Georgia v. Stanton

The citation for this case is 73 US [6 Wall.] 50.

This is a case out of Reconstruction where Georgia challenged the constitutionality of the Reconstruction Acts and sought to keep Secretary of War Edwin M. Stanton, General-in-Chief Ulysses S. Grant, and Third Military District Commander Major General John Pope from enforcing those acts. Georgia filed the bill on April 15, 1867, and the Supreme Court had original jurisdiction.

According to the Court’s ruling, “The bill set forth the existence of the State of Georgia, the complainant, as one of the states of this Union under the Constitution; the civil war of 1861-1865 in which she was involved; the surrender of the Confederate armies in the latter year and submission to the Constitution and laws of the Union; the withdrawal of the military government from Georgia by the President, commander-in-chief of the army; and the revival and reorganization of the civil government of the state with his permission; and that the government thus reorganized was in the possession and enjoyment of all the rights and privileges in her several departments — executive, legislative, and judicial — belonging to a state in the Union under the Constitution, with the exception of a representation in the Senate and House of Representatives of the United States. It set forth further that the intent and design of the acts of Congress, as was apparent on their face and by their terms, was to overthrow and to annul this existing state government and to erect another and different government in its place, unauthorized by the Constitution and in defiance of its guarantees, and that, in furtherance of this intent and design, the defendants (the Secretary of War, the General of the Army, and Major General Pope), acting under orders of the President, were about setting in motion a portion of the army to take military possession of the state, and threatened to subvert her government and to subject her people to military rule; that the state was wholly inadequate to resist the power and force of the Executive Department of the United States. She therefore insisted that such protection could and ought to be afforded by a decree, or order, of this Court in the premises.” [73 US 50, 52]
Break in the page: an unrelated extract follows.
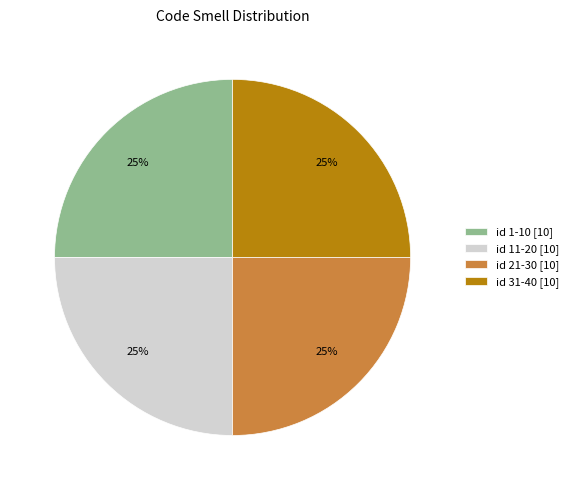

Does any single category account for the majority?

No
Georgia’s suit sought to prevent Stanton, Grant, and Pope:

“1. From issuing any order or doing or permitting any act or thing within or concerning the State of Georgia which was or might be directed or required of them or any of them by or under the two acts of Congress.

2. From causing to be made any registration within the state as specified and prescribed in the last of the aforesaid acts.

3. From administering or causing to be administered within the state the oath or affirmation prescribed in said act.

4. From holding or causing to be held within the state any such election or elections or causing to be made any return of any such elections for the purpose of ascertaining the result of the same according to said act.

5. From holding or causing to be held within the state any such convention as is prescribed therein.” [73 US 50, 53]

The Court made its decision on February 10, 1868 with Justice Samuel Nelson delivering the opinion.

According to Nelson, “That these matters, both as stated in the body of the bill and in the prayers for relief, call for the judgment of the court upon political questions and upon rights not of persons or property but of a political character will hardly be denied. For the rights for the protection of which our authority is invoked are the rights of sovereignty, of political jurisdiction, of government, of corporate existence as a state, with all its constitutional powers and privileges. No case of private rights or private property infringed or in danger of actual or threatened infringement is presented by the bill in a judicial form for the judgment of the Court. It is true, the bill, in setting forth the political rights of the state and of its people to be protected, among other matters, avers, that Georgia owns certain real estate and buildings therein, state capitol, and executive mansion, and other real and personal property, and that putting the acts of Congress into execution and destroying the state would deprive it of the possession and enjoyment of its property. But it is apparent that this reference to property and statement concerning it are only by way of showing one of the grievances resulting from the threatened destruction of the state and in aggravation of it, not as a specific ground of relief. This matter of property is neither stated as an independent ground nor is it noticed at all in the prayers for relief. Indeed, the case as made in the bill would have stopped far short of the relief sought by the state, and its main purpose and design given up, by restraining its remedial effect simply to the protection of the title and possession of its property. Such relief would have called for a very different bill from the one before us.” [73 US 50, 77]

In ruling this was a political question, then, Nelson concluded the Court had no jurisdiction in the case, and he dismissed the suit. This paved the way for Congressional Reconstruction to continue unabated.